▸ **MATERIAL FOR THIS TASK**:
○ ○ ○ ○ ○ ○ ○

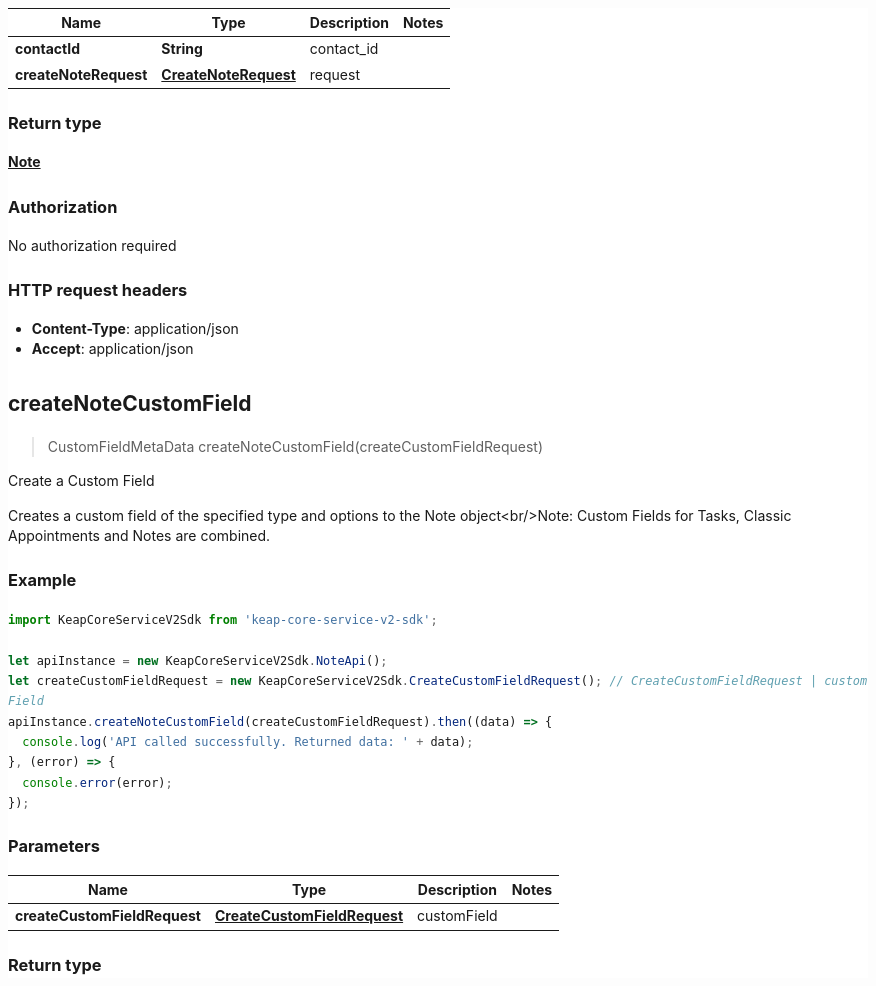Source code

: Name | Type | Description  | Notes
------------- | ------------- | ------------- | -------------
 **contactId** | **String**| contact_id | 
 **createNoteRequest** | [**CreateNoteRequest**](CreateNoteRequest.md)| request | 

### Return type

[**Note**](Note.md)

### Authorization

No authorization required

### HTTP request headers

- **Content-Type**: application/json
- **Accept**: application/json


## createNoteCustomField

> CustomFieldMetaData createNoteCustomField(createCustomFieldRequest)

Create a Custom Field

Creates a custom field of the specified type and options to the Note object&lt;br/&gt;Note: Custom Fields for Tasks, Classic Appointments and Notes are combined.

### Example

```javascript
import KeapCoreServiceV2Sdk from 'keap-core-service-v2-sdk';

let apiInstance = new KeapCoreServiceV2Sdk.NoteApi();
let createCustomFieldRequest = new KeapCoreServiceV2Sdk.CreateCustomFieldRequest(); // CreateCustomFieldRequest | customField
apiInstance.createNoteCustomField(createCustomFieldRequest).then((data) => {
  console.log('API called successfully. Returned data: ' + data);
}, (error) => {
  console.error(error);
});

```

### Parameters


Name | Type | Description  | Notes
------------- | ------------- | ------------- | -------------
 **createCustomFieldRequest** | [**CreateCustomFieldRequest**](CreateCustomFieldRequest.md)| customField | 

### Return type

○ ○ ○ ○ ○ ○ ○

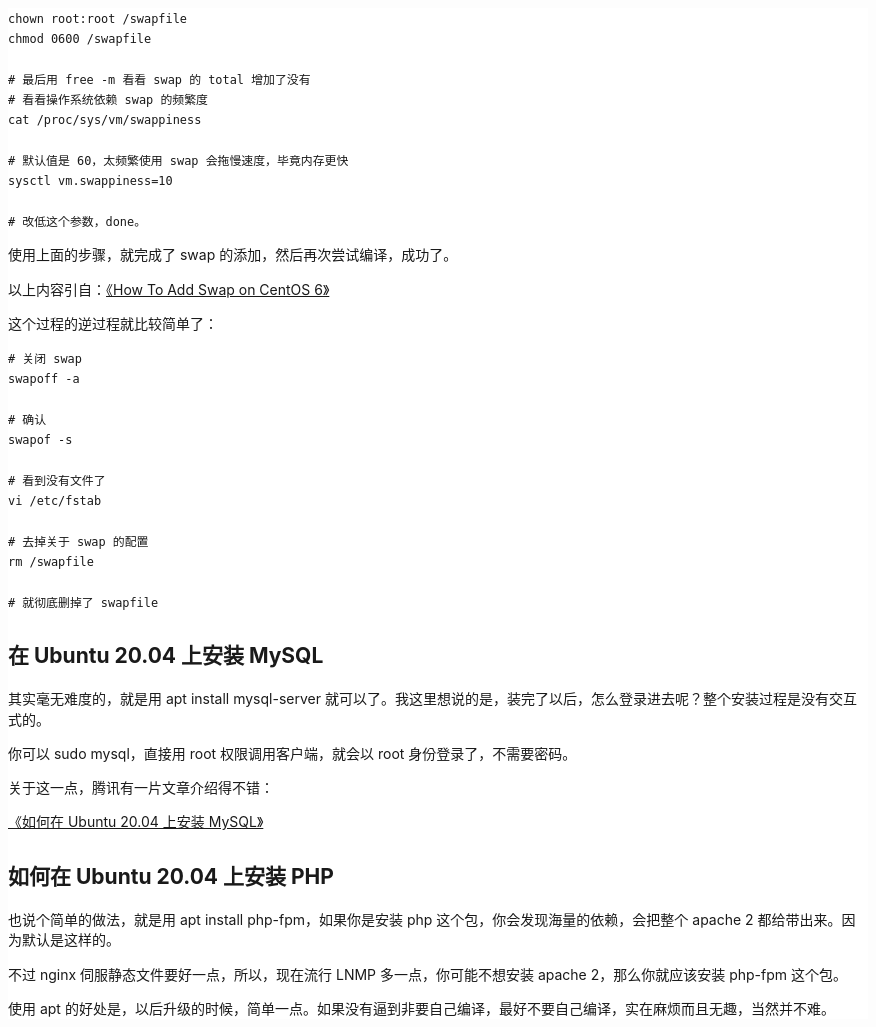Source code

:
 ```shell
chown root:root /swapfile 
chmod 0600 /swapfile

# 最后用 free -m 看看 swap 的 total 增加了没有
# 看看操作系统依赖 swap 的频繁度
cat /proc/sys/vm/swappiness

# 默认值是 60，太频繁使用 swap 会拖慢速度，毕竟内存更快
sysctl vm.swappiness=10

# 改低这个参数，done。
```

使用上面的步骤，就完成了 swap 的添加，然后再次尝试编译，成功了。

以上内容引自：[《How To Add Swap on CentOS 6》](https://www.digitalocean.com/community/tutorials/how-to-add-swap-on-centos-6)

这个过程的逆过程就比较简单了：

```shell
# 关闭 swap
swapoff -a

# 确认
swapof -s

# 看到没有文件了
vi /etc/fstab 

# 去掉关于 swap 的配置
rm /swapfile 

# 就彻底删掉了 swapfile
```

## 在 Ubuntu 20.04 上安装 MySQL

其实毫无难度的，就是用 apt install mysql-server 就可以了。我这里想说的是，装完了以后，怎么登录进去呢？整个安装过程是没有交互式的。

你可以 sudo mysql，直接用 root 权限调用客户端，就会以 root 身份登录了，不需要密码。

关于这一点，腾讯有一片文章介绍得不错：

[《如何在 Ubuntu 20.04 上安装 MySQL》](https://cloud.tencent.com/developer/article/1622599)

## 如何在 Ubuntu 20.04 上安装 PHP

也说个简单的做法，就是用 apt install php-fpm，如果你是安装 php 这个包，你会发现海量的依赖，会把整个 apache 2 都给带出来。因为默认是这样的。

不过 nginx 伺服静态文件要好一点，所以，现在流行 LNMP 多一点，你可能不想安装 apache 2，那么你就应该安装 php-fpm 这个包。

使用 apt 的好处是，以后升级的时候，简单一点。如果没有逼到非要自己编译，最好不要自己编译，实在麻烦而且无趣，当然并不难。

○ ○ ○ ○ ○ ○ ○

▸ **WORK INSTRUCTION**:
Reproduce the entries above exactly, but only the lines between the line holding "以上内容引自：[《How To Add" and the line holding "使用 apt 的好处是，以后升级的时候，简单一点。如果没有逼到非要自己编译，最好不要自己编译，实在麻烦而且无趣，当然并不难。", inclusive.

▸ **TASK RESPONSE**:
以上内容引自：[《How To Add Swap on CentOS 6》](https://www.digitalocean.com/community/tutorials/how-to-add-swap-on-centos-6)

这个过程的逆过程就比较简单了：

```shell
# 关闭 swap
swapoff -a

# 确认
swapof -s

# 看到没有文件了
vi /etc/fstab 

# 去掉关于 swap 的配置
rm /swapfile 

# 就彻底删掉了 swapfile
```

## 在 Ubuntu 20.04 上安装 MySQL

其实毫无难度的，就是用 apt install mysql-server 就可以了。我这里想说的是，装完了以后，怎么登录进去呢？整个安装过程是没有交互式的。

你可以 sudo mysql，直接用 root 权限调用客户端，就会以 root 身份登录了，不需要密码。

关于这一点，腾讯有一片文章介绍得不错：

[《如何在 Ubuntu 20.04 上安装 MySQL》](https://cloud.tencent.com/developer/article/1622599)

## 如何在 Ubuntu 20.04 上安装 PHP

也说个简单的做法，就是用 apt install php-fpm，如果你是安装 php 这个包，你会发现海量的依赖，会把整个 apache 2 都给带出来。因为默认是这样的。

不过 nginx 伺服静态文件要好一点，所以，现在流行 LNMP 多一点，你可能不想安装 apache 2，那么你就应该安装 php-fpm 这个包。

使用 apt 的好处是，以后升级的时候，简单一点。如果没有逼到非要自己编译，最好不要自己编译，实在麻烦而且无趣，当然并不难。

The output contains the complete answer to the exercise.